Exercise objective - Each line below containing the word "have" needs to be shown.

***

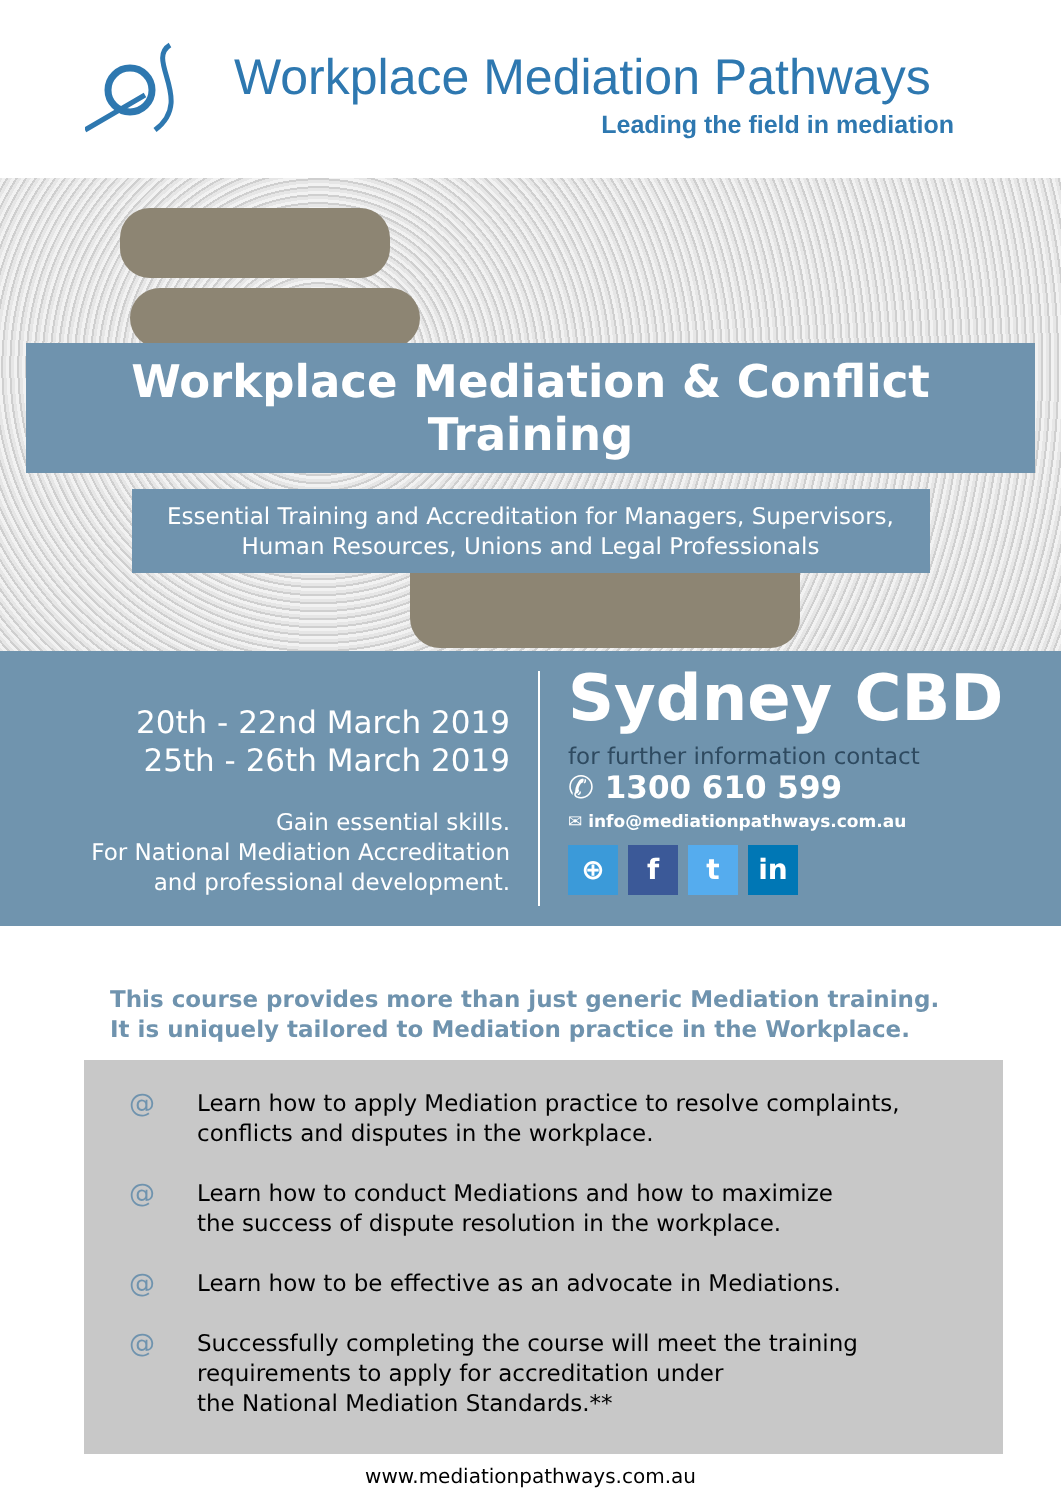Workplace Mediation Pathways
Leading the field in mediation
Workplace Mediation & Conflict Training
Essential Training and Accreditation for Managers, Supervisors,
Human Resources, Unions and Legal Professionals
20th - 22nd March 2019
25th - 26th March 2019
Gain essential skills.
For National Mediation Accreditation
and professional development.
Sydney CBD
for further information contact
✆ 1300 610 599
✉ info@mediationpathways.com.au
⊕ f t in
This course provides more than just generic Mediation training.
It is uniquely tailored to Mediation practice in the Workplace.
@ Learn how to apply Mediation practice to resolve complaints,
conflicts and disputes in the workplace.
@ Learn how to conduct Mediations and how to maximize
the success of dispute resolution in the workplace.
@ Learn how to be effective as an advocate in Mediations.
@ Successfully completing the course will meet the training
requirements to apply for accreditation under
the National Mediation Standards.**
www.mediationpathways.com.au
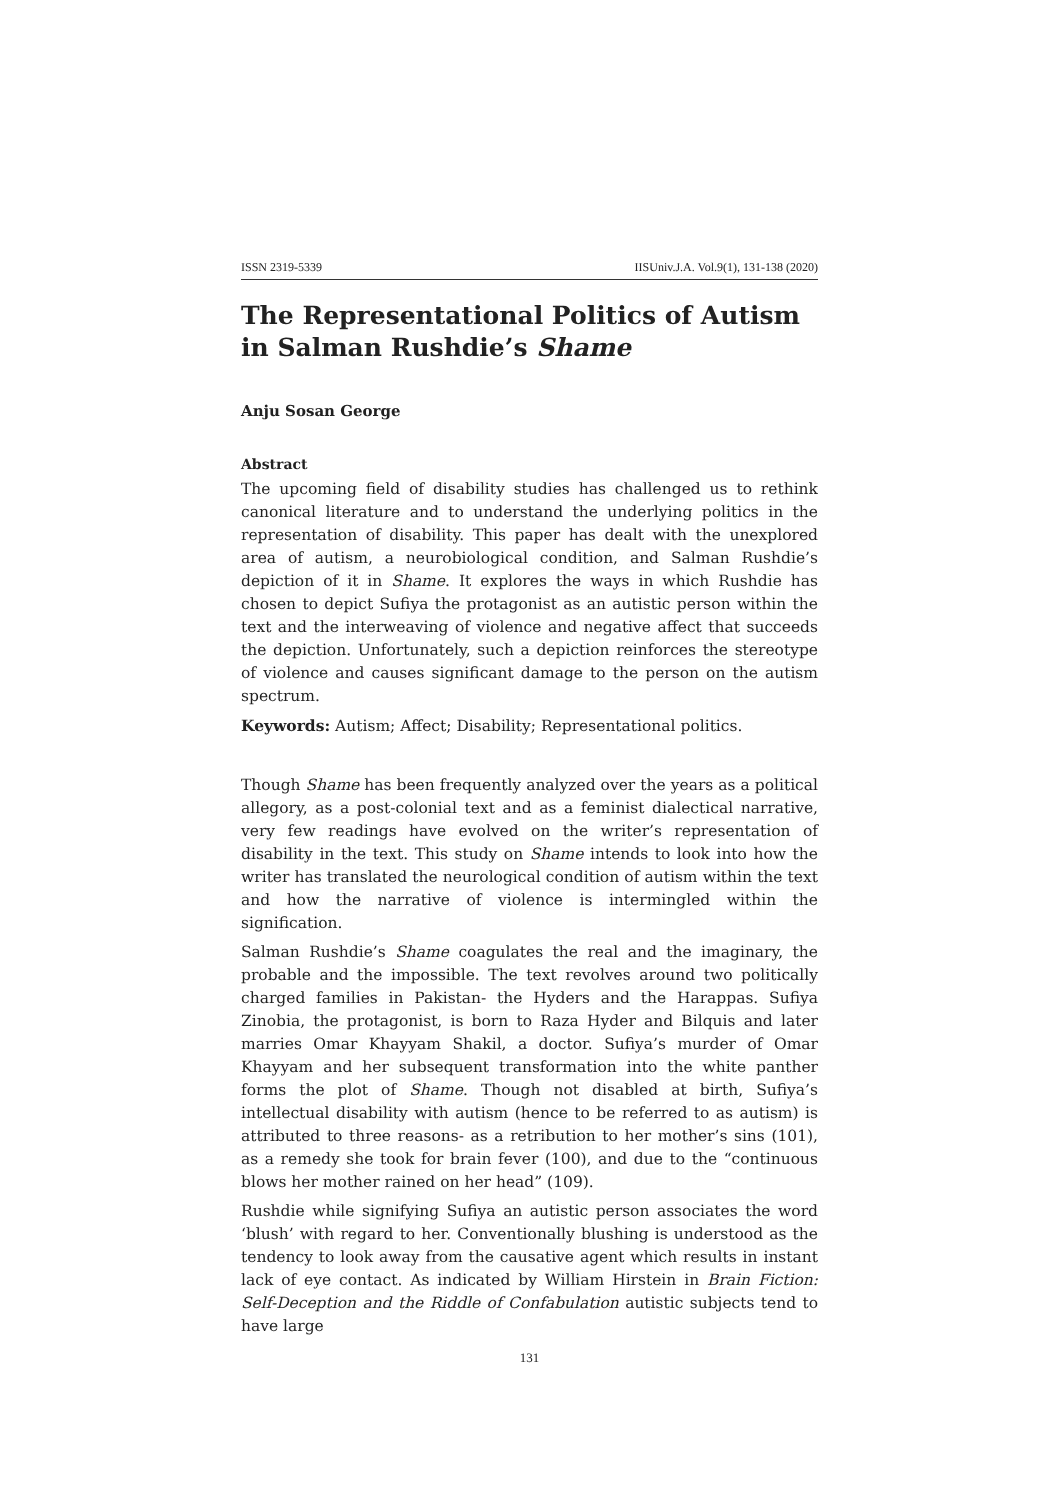ISSN 2319-5339 IISUniv.J.A. Vol.9(1), 131-138 (2020)
The Representational Politics of Autism in Salman Rushdie’s Shame
Anju Sosan George
Abstract
The upcoming field of disability studies has challenged us to rethink canonical literature and to understand the underlying politics in the representation of disability. This paper has dealt with the unexplored area of autism, a neurobiological condition, and Salman Rushdie’s depiction of it in Shame. It explores the ways in which Rushdie has chosen to depict Sufiya the protagonist as an autistic person within the text and the interweaving of violence and negative affect that succeeds the depiction. Unfortunately, such a depiction reinforces the stereotype of violence and causes significant damage to the person on the autism spectrum.
Keywords: Autism; Affect; Disability; Representational politics.
Though Shame has been frequently analyzed over the years as a political allegory, as a post-colonial text and as a feminist dialectical narrative, very few readings have evolved on the writer’s representation of disability in the text. This study on Shame intends to look into how the writer has translated the neurological condition of autism within the text and how the narrative of violence is intermingled within the signification.
Salman Rushdie’s Shame coagulates the real and the imaginary, the probable and the impossible. The text revolves around two politically charged families in Pakistan- the Hyders and the Harappas. Sufiya Zinobia, the protagonist, is born to Raza Hyder and Bilquis and later marries Omar Khayyam Shakil, a doctor. Sufiya’s murder of Omar Khayyam and her subsequent transformation into the white panther forms the plot of Shame. Though not disabled at birth, Sufiya’s intellectual disability with autism (hence to be referred to as autism) is attributed to three reasons- as a retribution to her mother’s sins (101), as a remedy she took for brain fever (100), and due to the “continuous blows her mother rained on her head” (109).
Rushdie while signifying Sufiya an autistic person associates the word ‘blush’ with regard to her. Conventionally blushing is understood as the tendency to look away from the causative agent which results in instant lack of eye contact. As indicated by William Hirstein in Brain Fiction: Self-Deception and the Riddle of Confabulation autistic subjects tend to have large
131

***

Task output -
Though Shame has been frequently analyzed over the years as a political allegory, as a post-colonial text and as a feminist dialectical narrative, very few readings have evolved on the writer’s representation of disability in the text. This study on Shame intends to look into how the writer has translated the neurological condition of autism within the text and how the narrative of violence is intermingled within the signification.
Rushdie while signifying Sufiya an autistic person associates the word ‘blush’ with regard to her. Conventionally blushing is understood as the tendency to look away from the causative agent which results in instant lack of eye contact. As indicated by William Hirstein in Brain Fiction: Self-Deception and the Riddle of Confabulation autistic subjects tend to have large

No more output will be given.